Craig has held several One Health and Environmental Health leadership positions including being the CEO of the Canadian Wildlife Health Cooperative, the founder and director of the Centre for Coastal Health, the Scientific Director of the Animal Determinants of Emerging Diseases Research Unit and the founding director of the BC Environmental and Occupational Health Research Network. He held a Canada Research Chair in integrating human and animal health. Craig was a founding faculty member of the School of Veterinary Medicine at the University of Calgary where he was charged with developing ecosystem health components of the program. He was also a faculty member at the Department of Health Care and Epidemiology in the School of Medicine (University of British Columbia) and a Professor at the Western College of Veterinary Medicine (University of Saskatchewan).

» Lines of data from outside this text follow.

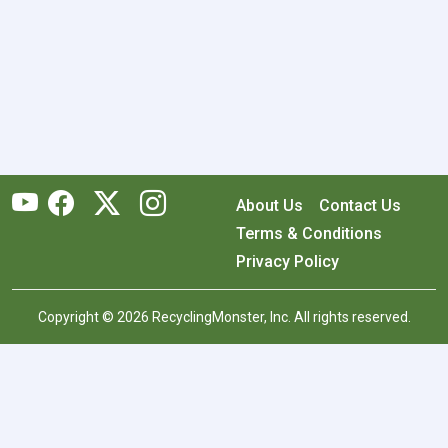
About Us
Contact Us
Terms & Conditions
Privacy Policy
Copyright © 2026 RecyclingMonster, Inc. All rights reserved.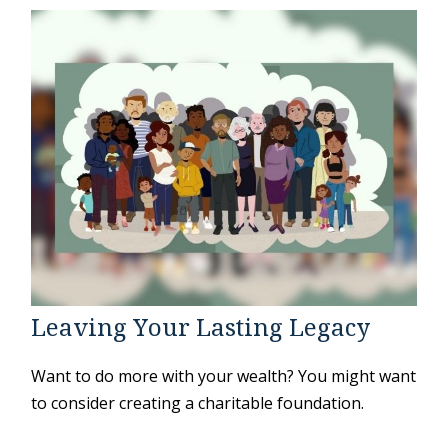
Leaving Your Lasting Legacy
Want to do more with your wealth? You might want
to consider creating a charitable foundation.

He began his career as a rural veterinary practitioner, followed by doctoral research on emerging infectious diseases. This led to a position as an infectious disease epidemiologist at the British Columbia Centre for Disease Control. From here his career as an inter-species health practitioner began by the creation of the Centre for Coastal Health, which was the first population health practice devoted to One Health, but preceding the birth of One Health by almost a decade. The Centre was born as emerging infectious began to arise more frequently and severely, leading to an international expansion of the Centre’s work. With an eye on preventing the next emerging environmental threat and creating resilient human-animal systems to cope with them, Craig became a leader in advocating and experimenting with health promotion and harm reduction concepts in a One Health setting. Today he works on building the evidence, expertise and policies to promote and protect the co-dependence of human, animal and environmental health to better prepare the world for the rapid and unprecedented changes of the Anthropocene.

Current Positions

Craig is the Director of the McEachran Institute, a think tank dedicated to future-readying animal health professionals. He is a Clinical Professor at the School of Population and Public Health (University of British Columbia) and an Adjunct Professor at the Ross University School of Veterinary Medicine.